Joy Reid, the host of MSNBC‘s AM Joy, was forced to issue an important correction after the network ran a story about the recently-departed U.S. Navy Secretary Richard Spencer and instead, used a picture of the controversial, white nationalist activist Richard Spencer.

According to The Hill, the MSNBC host announced the correction and apologized for the glaring mistake in a video, which she tweeted later on Saturday.

“I want to make a quick correction. This is a pretty big correction. Earlier on AMJoy as we were talking about former Navy Secretary Richard Spencer, we mistakenly showed the wrong image of white supremacist Richard Spencer,” Reid admitted in the video clip.

The tweet caption accompanying the video read, in part, “We are very, deeply sorry for that mistake.”

The image mix-up originally aired as Reid and several guests discussed the former Navy secretary and the subsequent scathing op-ed he penned in The Washington Post in which he blasted President Donald Trump for his involvement in the case of Chief Petty Officer Edward Gallagher. Gallagher is the former Navy SEAL who was charged with war crimes from his time in Iraq and was threatened with not being able to keep his military status or his Navy SEAL trident.

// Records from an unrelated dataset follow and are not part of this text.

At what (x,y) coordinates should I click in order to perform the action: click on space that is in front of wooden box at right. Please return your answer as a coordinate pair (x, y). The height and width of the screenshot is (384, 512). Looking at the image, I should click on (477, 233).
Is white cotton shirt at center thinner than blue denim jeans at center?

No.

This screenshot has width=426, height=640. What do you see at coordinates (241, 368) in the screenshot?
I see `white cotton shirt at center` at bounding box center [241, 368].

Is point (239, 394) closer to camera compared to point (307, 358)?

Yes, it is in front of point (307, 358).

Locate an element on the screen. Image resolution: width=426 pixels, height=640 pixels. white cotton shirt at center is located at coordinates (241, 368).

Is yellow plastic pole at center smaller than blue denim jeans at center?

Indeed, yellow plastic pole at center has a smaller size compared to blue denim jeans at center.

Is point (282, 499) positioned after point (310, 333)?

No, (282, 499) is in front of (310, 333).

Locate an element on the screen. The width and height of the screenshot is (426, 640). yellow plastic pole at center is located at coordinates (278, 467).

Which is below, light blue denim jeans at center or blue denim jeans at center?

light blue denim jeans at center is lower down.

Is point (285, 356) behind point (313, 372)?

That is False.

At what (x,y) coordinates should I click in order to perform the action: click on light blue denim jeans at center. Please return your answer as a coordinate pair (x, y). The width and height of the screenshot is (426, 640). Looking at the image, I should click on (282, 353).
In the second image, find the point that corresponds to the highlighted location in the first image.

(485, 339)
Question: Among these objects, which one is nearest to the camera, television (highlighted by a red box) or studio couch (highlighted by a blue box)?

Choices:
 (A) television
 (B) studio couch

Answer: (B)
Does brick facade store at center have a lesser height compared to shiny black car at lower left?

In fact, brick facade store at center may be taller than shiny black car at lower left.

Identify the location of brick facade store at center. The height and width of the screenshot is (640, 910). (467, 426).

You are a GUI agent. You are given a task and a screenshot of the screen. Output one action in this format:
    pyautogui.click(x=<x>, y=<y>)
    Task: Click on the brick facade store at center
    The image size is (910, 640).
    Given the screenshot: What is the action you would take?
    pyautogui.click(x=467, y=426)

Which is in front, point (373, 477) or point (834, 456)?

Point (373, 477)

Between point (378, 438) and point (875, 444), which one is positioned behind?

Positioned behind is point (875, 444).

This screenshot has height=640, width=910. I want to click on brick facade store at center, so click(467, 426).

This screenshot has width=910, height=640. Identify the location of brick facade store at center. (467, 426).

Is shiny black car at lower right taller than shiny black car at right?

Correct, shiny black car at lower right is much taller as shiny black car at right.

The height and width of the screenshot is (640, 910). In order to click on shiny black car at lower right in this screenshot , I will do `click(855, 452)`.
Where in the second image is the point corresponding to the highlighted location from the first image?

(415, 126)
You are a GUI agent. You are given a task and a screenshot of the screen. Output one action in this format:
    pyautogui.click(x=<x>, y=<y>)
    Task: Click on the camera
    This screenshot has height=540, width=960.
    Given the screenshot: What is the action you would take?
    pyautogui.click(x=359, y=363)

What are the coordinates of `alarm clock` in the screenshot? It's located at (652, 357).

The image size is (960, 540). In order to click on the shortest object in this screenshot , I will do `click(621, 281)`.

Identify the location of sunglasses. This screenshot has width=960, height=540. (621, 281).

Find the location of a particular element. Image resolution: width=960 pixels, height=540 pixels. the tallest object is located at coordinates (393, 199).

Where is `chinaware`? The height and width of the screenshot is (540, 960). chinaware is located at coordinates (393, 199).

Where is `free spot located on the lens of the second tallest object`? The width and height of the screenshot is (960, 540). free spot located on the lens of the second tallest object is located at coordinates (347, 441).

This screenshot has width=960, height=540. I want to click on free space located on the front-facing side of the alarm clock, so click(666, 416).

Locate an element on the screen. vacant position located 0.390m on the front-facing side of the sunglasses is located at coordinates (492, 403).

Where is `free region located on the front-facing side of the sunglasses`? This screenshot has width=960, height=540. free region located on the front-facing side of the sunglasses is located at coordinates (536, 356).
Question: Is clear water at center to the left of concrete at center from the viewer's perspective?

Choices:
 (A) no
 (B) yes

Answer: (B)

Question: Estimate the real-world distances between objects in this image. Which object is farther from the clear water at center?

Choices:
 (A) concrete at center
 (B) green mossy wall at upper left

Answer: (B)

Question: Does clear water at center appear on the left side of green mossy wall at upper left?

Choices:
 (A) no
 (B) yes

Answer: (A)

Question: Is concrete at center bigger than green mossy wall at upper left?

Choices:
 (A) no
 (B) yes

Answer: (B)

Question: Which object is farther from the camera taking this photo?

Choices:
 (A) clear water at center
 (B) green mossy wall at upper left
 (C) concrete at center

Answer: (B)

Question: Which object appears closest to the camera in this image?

Spencer suggested in the op-ed that the president’s involvement in the matter was a “shocking and unprecedented intervention in a low-level review.” Spencer’s opinion on the matter came just three days after he was pushed out of his position as top Navy brass.

As one could expect, the obvious mistake was immediately seized upon by social media users, especially on Twitter, many of whom quickly pointed out MSNBC’s error.

“Oh my god. This actually happened,” White House correspondent Andrew Feinberg tweeted shortly after the segment, adding a screenshot of the mistake.

The wrong Richard Spencer, who has been given credit for coming up with the term “alt-right,” even joined in on the post-error commentary, saying, “On some deep, unconscious level, America wants me to be in charge of the U.S. Navy.”

As The Inquisitr previously reported, Gallagher was charged with killing unarmed Iraqi civilians from a sniper’s perch, including a child and an elderly woman. Though he was eventually acquitted of those charges, he wasn’t able to mount a defense for posing in a picture with a deceased Iraqi prisoner of war, which he was charged for.

Spencer claimed in the op-ed that his firing was the result of his refusal to obey an order from Trump to intervene in Gallagher’s case. Spencer believed that obeying the order would violate “the sacred oath I took in the presence of my family, my flag and my faith.”